### [Aim of the task]
List each line of the data in which the string "pagination" appears.

(Source texts of formatted documents)

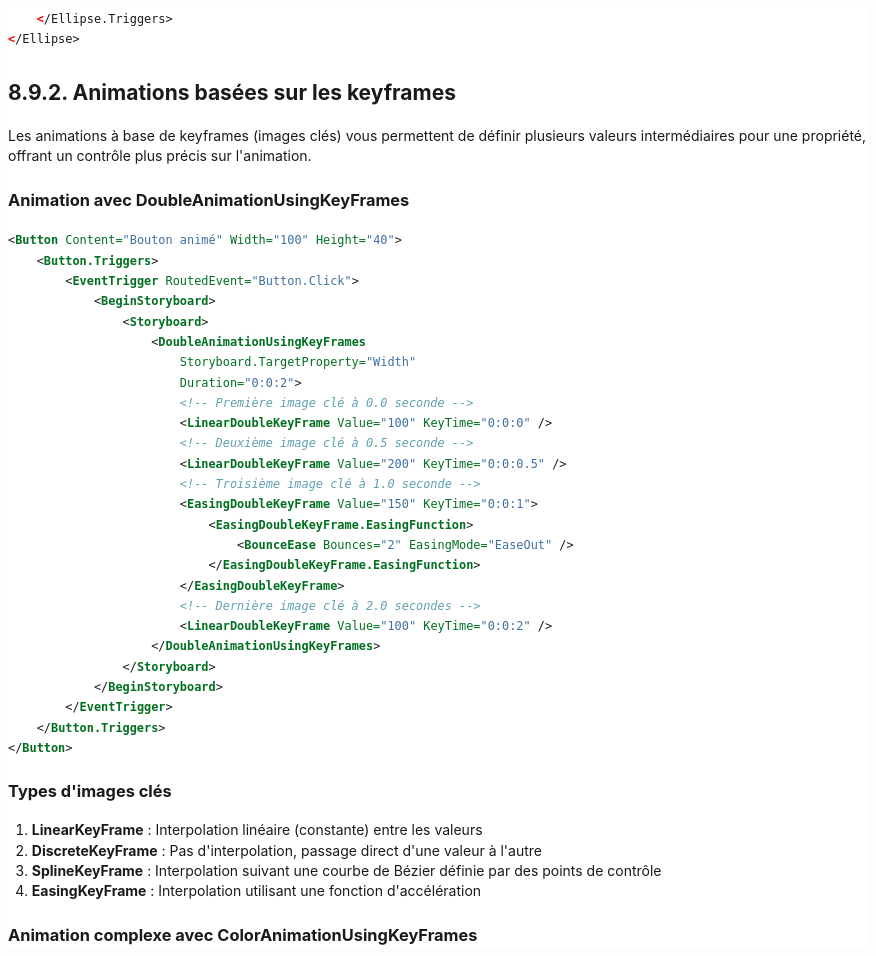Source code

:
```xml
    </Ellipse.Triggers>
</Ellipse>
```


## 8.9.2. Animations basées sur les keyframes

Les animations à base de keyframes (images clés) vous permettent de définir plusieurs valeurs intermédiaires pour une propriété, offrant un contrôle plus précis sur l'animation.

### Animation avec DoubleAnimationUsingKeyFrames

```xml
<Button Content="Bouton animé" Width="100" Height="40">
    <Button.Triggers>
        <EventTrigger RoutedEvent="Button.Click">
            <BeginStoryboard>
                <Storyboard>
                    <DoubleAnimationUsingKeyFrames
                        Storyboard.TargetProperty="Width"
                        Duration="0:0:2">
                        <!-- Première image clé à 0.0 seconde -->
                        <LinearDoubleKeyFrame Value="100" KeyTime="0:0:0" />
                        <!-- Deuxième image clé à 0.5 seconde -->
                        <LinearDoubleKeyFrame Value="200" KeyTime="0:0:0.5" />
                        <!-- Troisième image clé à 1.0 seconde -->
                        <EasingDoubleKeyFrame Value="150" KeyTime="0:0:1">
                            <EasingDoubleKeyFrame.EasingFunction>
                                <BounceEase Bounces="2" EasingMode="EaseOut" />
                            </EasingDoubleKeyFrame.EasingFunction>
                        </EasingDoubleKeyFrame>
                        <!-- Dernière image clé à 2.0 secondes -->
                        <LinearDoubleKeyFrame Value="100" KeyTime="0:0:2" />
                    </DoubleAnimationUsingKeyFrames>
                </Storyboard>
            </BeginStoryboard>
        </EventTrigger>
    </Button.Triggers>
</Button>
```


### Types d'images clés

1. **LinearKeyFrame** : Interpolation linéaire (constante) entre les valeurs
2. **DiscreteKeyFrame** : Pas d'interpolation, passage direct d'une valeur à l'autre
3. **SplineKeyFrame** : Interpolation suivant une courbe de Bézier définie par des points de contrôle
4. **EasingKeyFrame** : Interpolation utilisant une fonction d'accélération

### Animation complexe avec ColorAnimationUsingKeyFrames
---
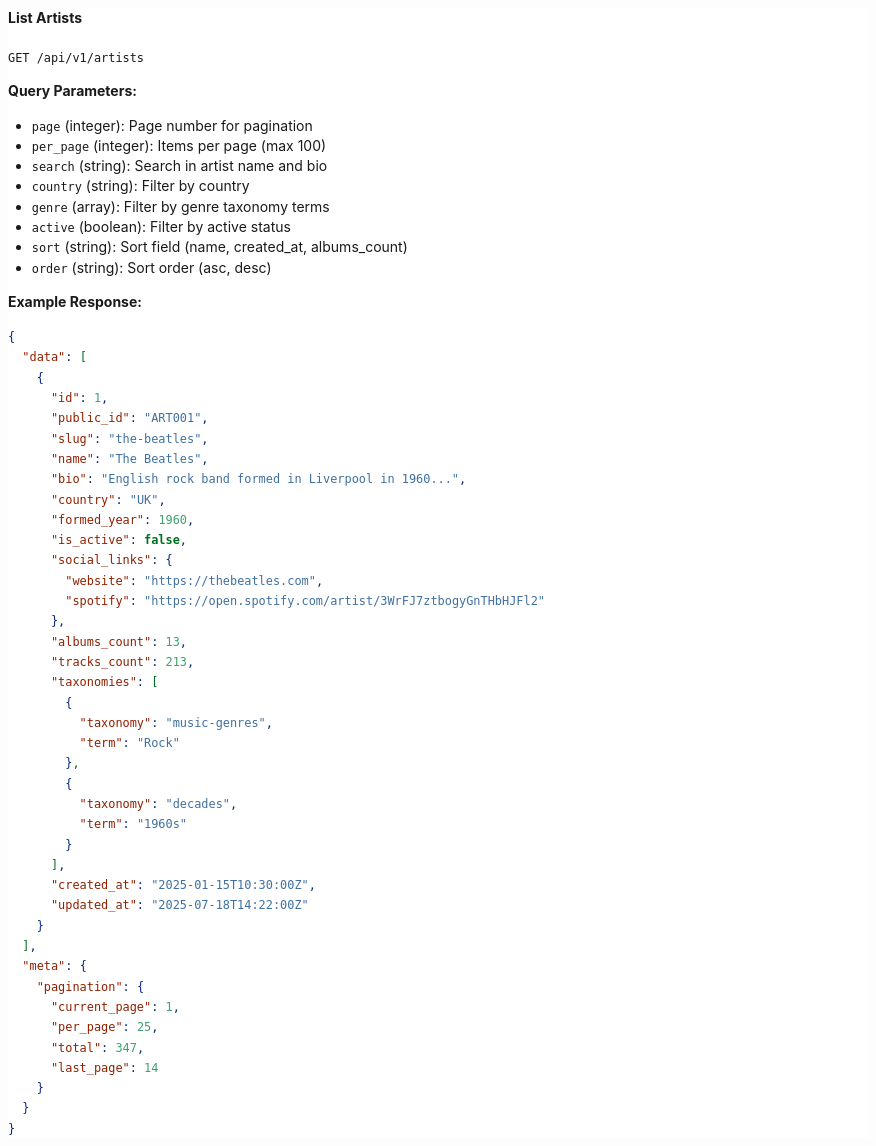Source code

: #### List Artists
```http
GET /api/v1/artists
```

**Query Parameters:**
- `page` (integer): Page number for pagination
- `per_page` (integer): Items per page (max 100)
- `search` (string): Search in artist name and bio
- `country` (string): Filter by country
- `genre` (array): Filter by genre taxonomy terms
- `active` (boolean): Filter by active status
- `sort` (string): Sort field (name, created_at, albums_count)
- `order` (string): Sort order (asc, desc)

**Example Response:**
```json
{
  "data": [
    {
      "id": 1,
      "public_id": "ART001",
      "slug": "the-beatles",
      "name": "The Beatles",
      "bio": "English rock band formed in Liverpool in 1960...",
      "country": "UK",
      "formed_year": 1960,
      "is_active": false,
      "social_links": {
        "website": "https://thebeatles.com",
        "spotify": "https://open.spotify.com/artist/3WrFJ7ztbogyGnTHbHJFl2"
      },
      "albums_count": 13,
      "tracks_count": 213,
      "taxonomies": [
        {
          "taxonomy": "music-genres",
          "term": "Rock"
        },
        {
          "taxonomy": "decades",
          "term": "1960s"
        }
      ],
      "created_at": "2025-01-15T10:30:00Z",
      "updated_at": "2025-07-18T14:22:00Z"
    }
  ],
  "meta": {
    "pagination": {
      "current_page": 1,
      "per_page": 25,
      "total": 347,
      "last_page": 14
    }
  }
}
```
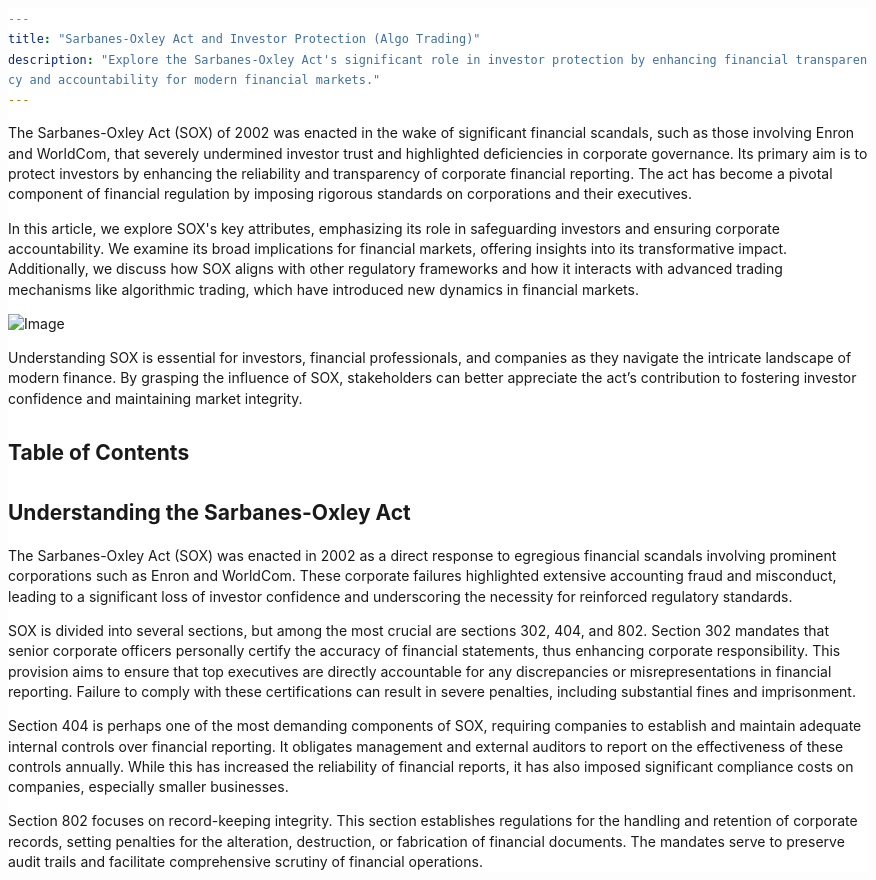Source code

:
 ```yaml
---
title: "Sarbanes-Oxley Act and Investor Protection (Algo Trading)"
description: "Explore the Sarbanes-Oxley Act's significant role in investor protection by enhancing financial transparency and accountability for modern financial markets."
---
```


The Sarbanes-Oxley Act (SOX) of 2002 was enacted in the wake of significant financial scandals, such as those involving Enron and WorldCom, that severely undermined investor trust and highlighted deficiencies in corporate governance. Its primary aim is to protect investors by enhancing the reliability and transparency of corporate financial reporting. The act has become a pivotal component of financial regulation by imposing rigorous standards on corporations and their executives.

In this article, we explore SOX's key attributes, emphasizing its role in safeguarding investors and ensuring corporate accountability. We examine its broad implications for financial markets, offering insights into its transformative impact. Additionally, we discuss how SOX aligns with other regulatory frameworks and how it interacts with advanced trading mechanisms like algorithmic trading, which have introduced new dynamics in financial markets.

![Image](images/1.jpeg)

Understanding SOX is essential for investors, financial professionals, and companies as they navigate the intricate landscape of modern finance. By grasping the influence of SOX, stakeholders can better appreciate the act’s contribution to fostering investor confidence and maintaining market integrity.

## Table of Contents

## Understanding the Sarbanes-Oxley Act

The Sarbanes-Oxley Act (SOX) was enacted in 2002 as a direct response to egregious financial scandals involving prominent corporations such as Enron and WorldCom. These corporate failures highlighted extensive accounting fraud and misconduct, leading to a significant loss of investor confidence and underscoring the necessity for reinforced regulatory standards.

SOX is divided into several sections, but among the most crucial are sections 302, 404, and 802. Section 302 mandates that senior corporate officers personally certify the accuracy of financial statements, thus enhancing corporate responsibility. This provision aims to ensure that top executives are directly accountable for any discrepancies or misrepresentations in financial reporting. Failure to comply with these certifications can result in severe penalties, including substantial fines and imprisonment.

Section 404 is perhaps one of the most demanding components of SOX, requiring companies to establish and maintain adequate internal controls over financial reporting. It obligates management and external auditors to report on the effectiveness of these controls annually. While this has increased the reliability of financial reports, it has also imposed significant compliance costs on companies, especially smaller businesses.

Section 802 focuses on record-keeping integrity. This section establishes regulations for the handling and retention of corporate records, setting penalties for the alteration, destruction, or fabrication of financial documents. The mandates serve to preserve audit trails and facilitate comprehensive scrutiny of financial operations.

### [Answer space]
- `page` (integer): Page number for pagination
    "pagination": {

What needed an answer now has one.